=== Materials provided ===
________________________

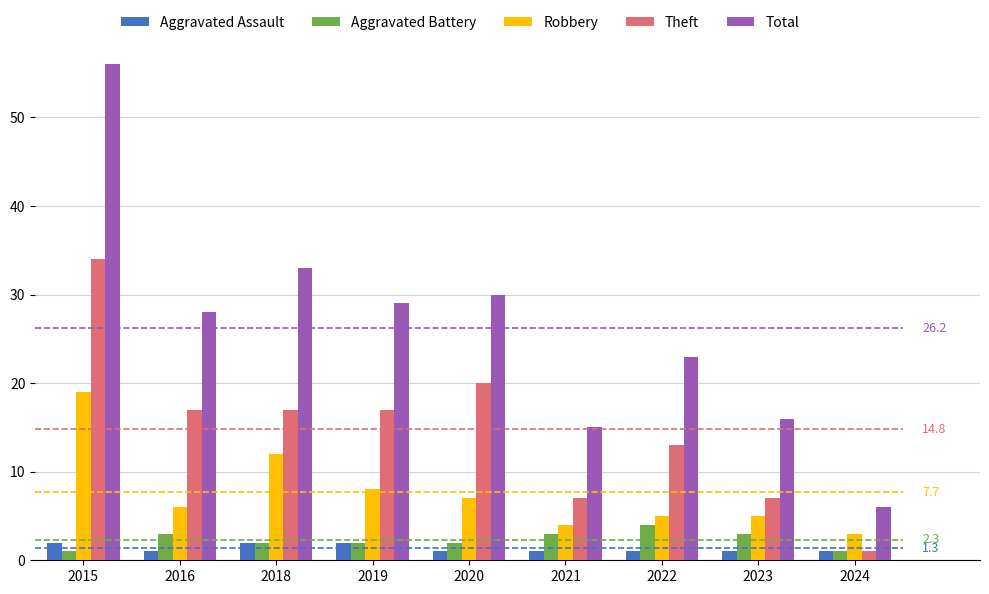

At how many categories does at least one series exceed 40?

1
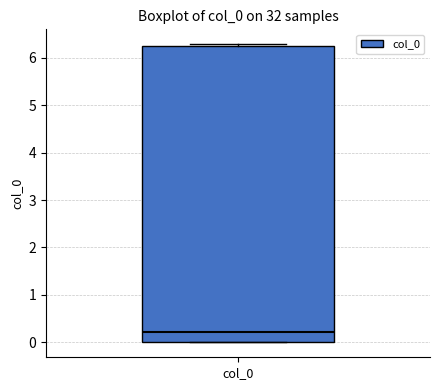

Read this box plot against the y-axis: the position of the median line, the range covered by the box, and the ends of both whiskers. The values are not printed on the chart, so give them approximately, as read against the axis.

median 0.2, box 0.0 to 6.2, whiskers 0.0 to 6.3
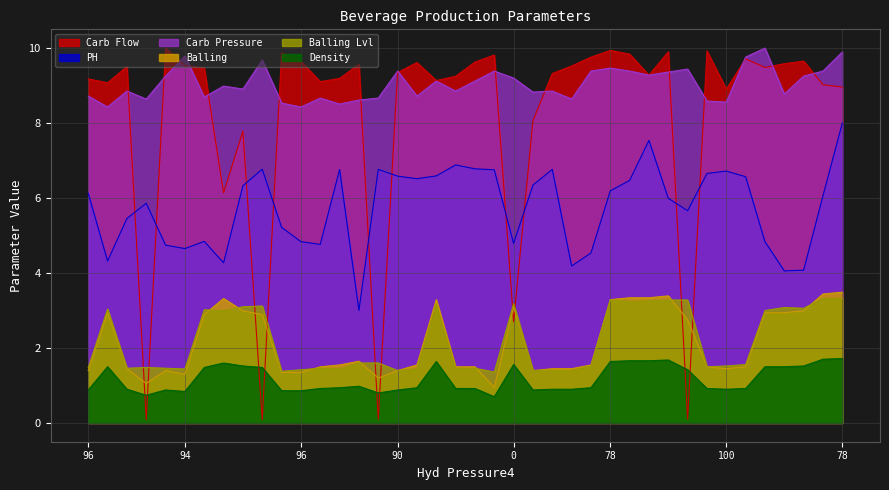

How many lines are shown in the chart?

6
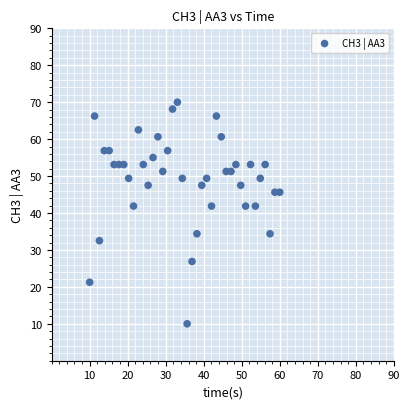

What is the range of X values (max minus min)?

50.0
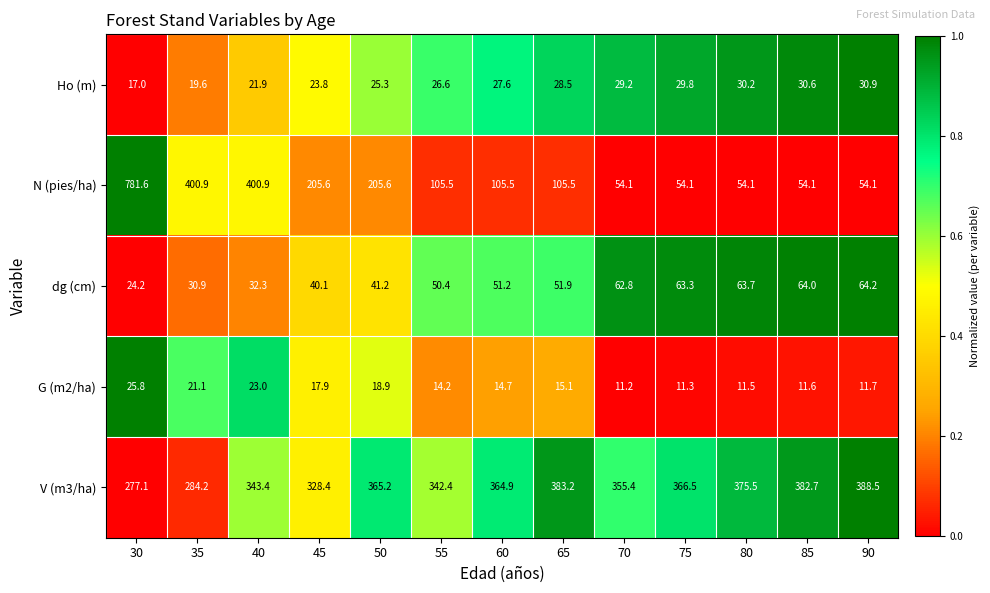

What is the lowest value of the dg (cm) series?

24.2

________________________

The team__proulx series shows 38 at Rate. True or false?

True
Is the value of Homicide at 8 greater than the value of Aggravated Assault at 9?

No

________________________

=== Job ===
Please gather every line from the listing above that contains the string "many", treating uppercase and lowercase letters as different.

=== Expected answer ===
At how many categories does at least one series exceed 40?
How many lines are shown in the chart?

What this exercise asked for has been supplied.